(Given text)
From: John Snow <jsnow@redhat.com>
To: Peter Lieven <pl@kamp.de>, Kevin Wolf <kwolf@redhat.com>
Cc: stefanha@gmail.com, jcody@redhat.com, qemu-devel@nongnu.org,
qemu-block@nongnu.org
Subject: Re: [Qemu-devel] [PATCH 1/5] ide/atapi: make PIO read requests async
Date: Tue, 6 Oct 2015 13:07:09 -0400 [thread overview]
Message-ID: <5613FFBD.4080907@redhat.com> (raw)
In-Reply-To: <56139278.2090002@kamp.de>
On 10/06/2015 05:20 AM, Peter Lieven wrote:
> Am 06.10.2015 um 10:57 schrieb Kevin Wolf:
>> Am 05.10.2015 um 23:15 hat John Snow geschrieben:
>>>
>>> On 09/21/2015 08:25 AM, Peter Lieven wrote:
>>>> PIO read requests on the ATAPI interface used to be sync blk requests.
>>>> This has to siginificant drawbacks. First the main loop hangs util an
>>>> I/O request is completed and secondly if the I/O request does not
>>>> complete (e.g. due to an unresponsive storage) Qemu hangs completely.
>>>>
>>>> Signed-off-by: Peter Lieven <pl@kamp.de>
>>>> ---
>>>> hw/ide/atapi.c | 69
>>>> ++++++++++++++++++++++++++++++++++++----------------------
>>>> 1 file changed, 43 insertions(+), 26 deletions(-)
>>>>
>>>> diff --git a/hw/ide/atapi.c b/hw/ide/atapi.c
>>>> index 747f466..9257e1c 100644
>>>> --- a/hw/ide/atapi.c
>>>> +++ b/hw/ide/atapi.c
>>>> @@ -105,31 +105,51 @@ static void cd_data_to_raw(uint8_t *buf, int lba)
(End Given text)
(Collected material)
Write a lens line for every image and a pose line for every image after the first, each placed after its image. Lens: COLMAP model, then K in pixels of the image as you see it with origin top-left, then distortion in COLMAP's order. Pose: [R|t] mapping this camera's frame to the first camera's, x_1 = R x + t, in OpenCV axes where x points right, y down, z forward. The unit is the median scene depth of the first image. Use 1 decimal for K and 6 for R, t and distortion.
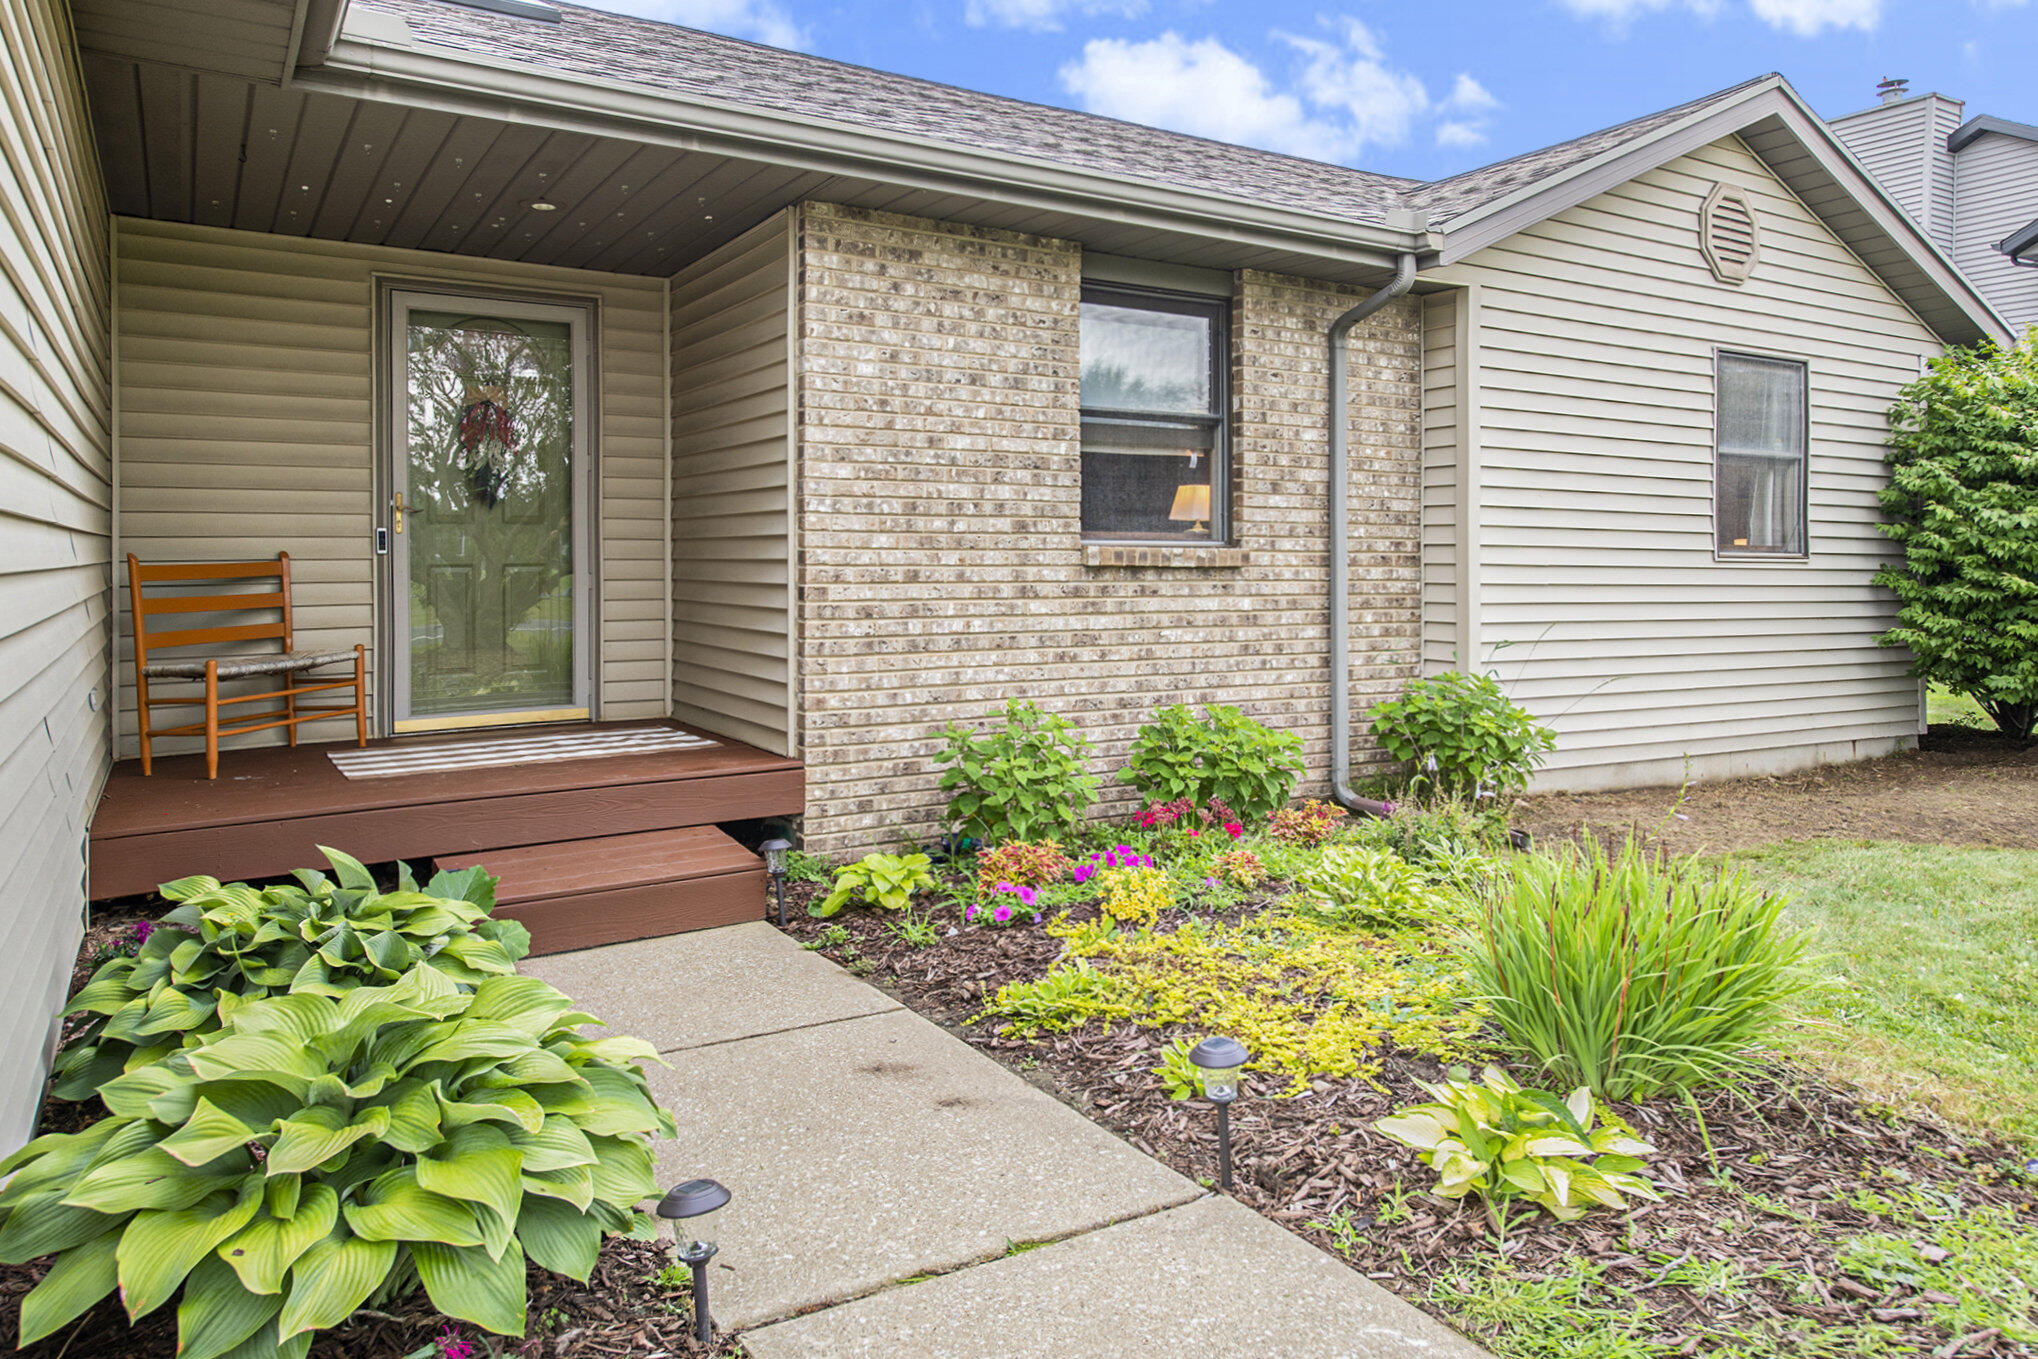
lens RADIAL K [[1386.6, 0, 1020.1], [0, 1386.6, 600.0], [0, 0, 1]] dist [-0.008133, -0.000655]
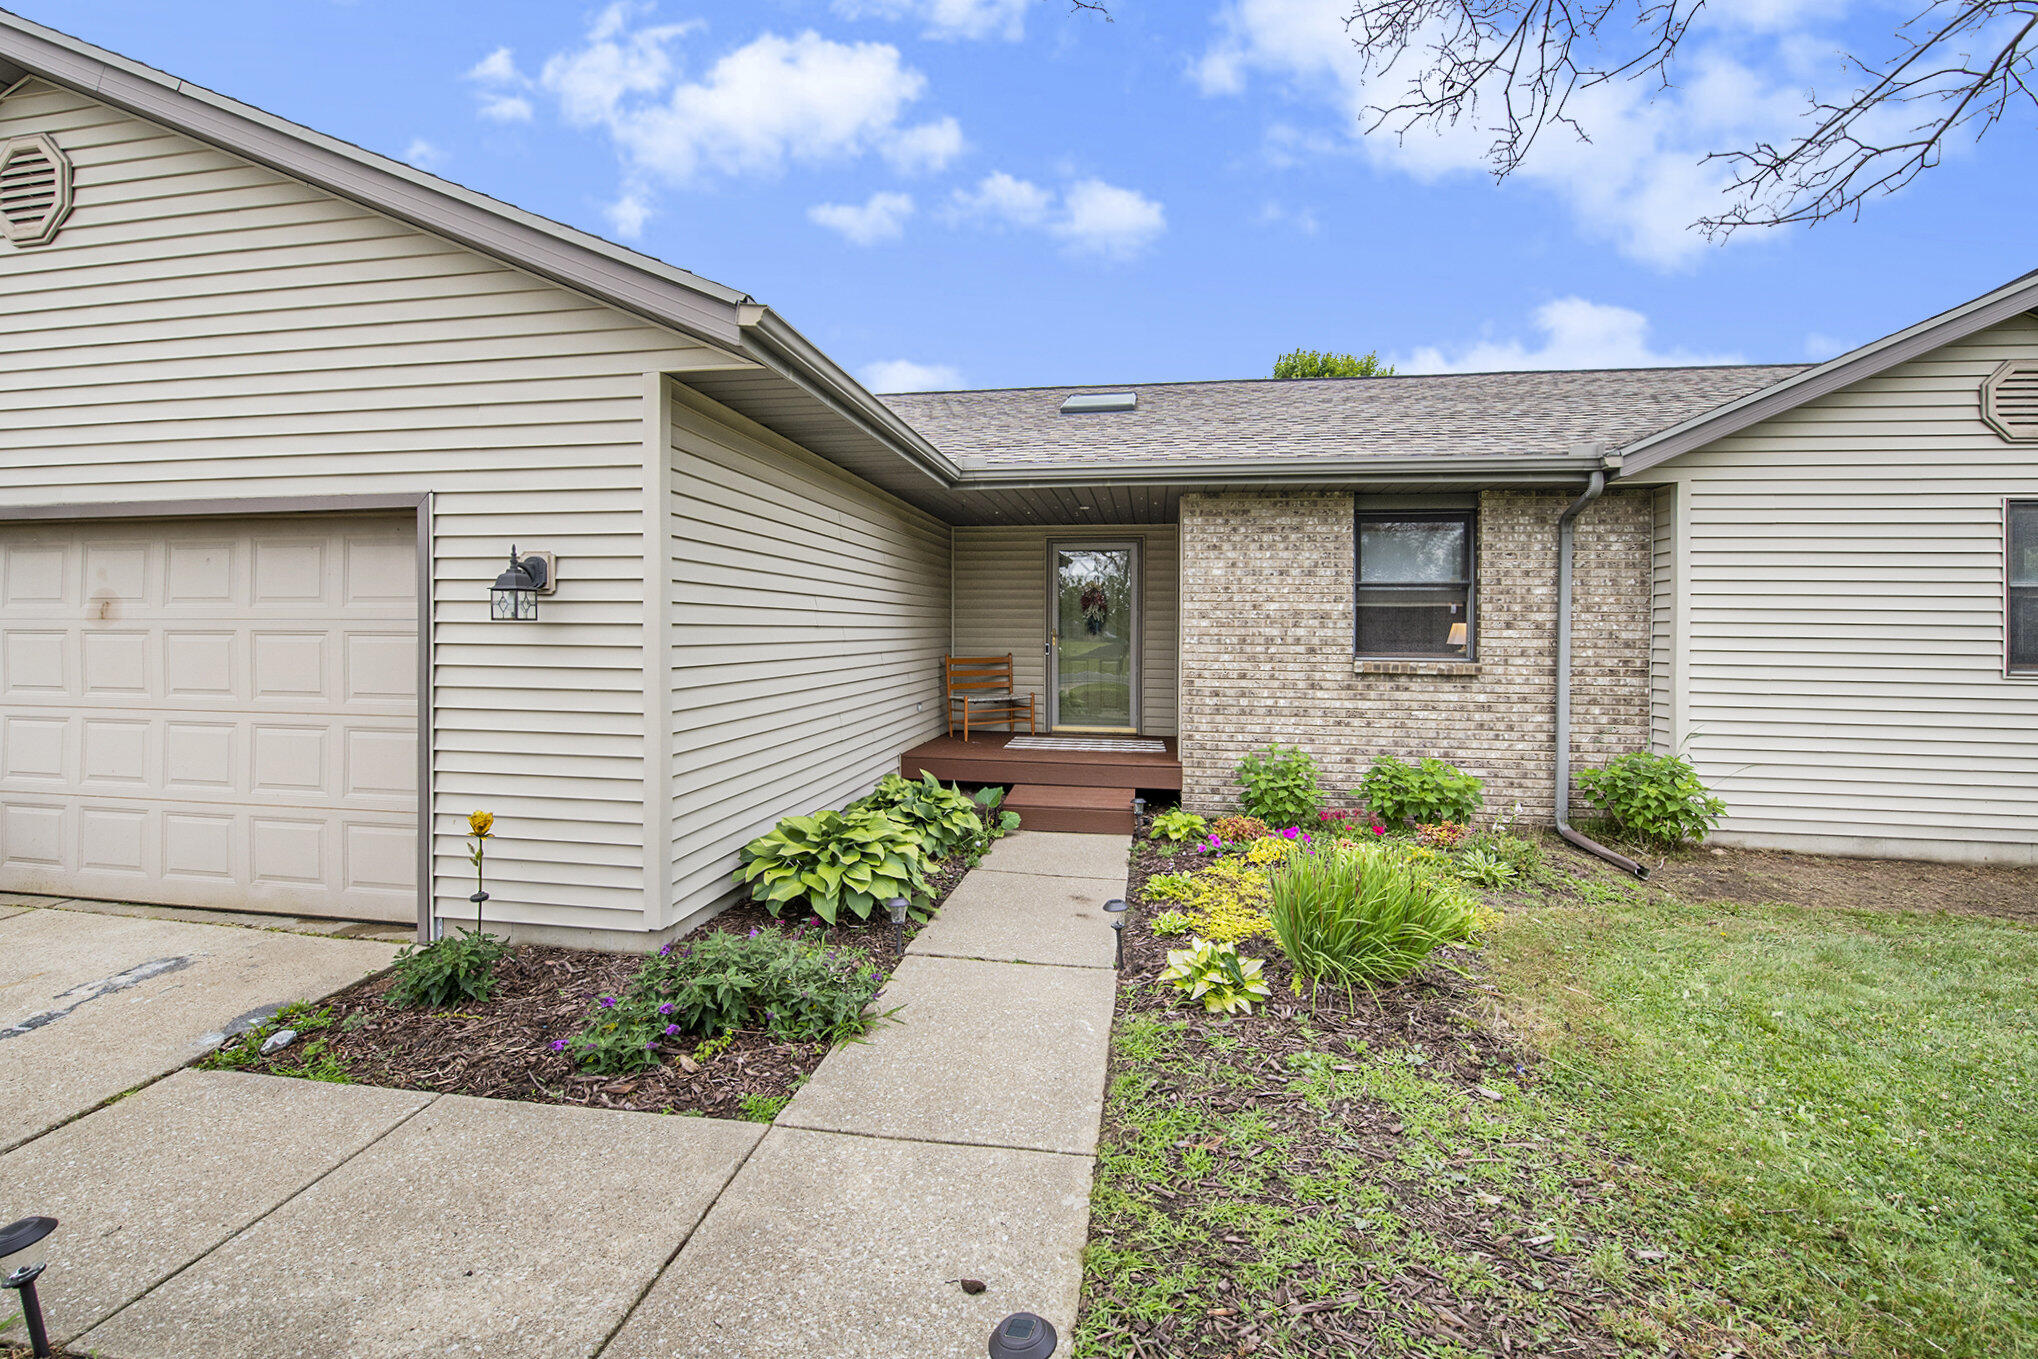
(End Collected material)
▸ **What to work on**
Can you reproduce, word for word, everything in the patch email above from "In-Reply-To: <56139278.2090002@kamp.de>" down to "sync blk requests."?

▸ **Task output**
In-Reply-To: <56139278.2090002@kamp.de>
On 10/06/2015 05:20 AM, Peter Lieven wrote:
> Am 06.10.2015 um 10:57 schrieb Kevin Wolf:
>> Am 05.10.2015 um 23:15 hat John Snow geschrieben:
>>>
>>> On 09/21/2015 08:25 AM, Peter Lieven wrote:
>>>> PIO read requests on the ATAPI interface used to be sync blk requests.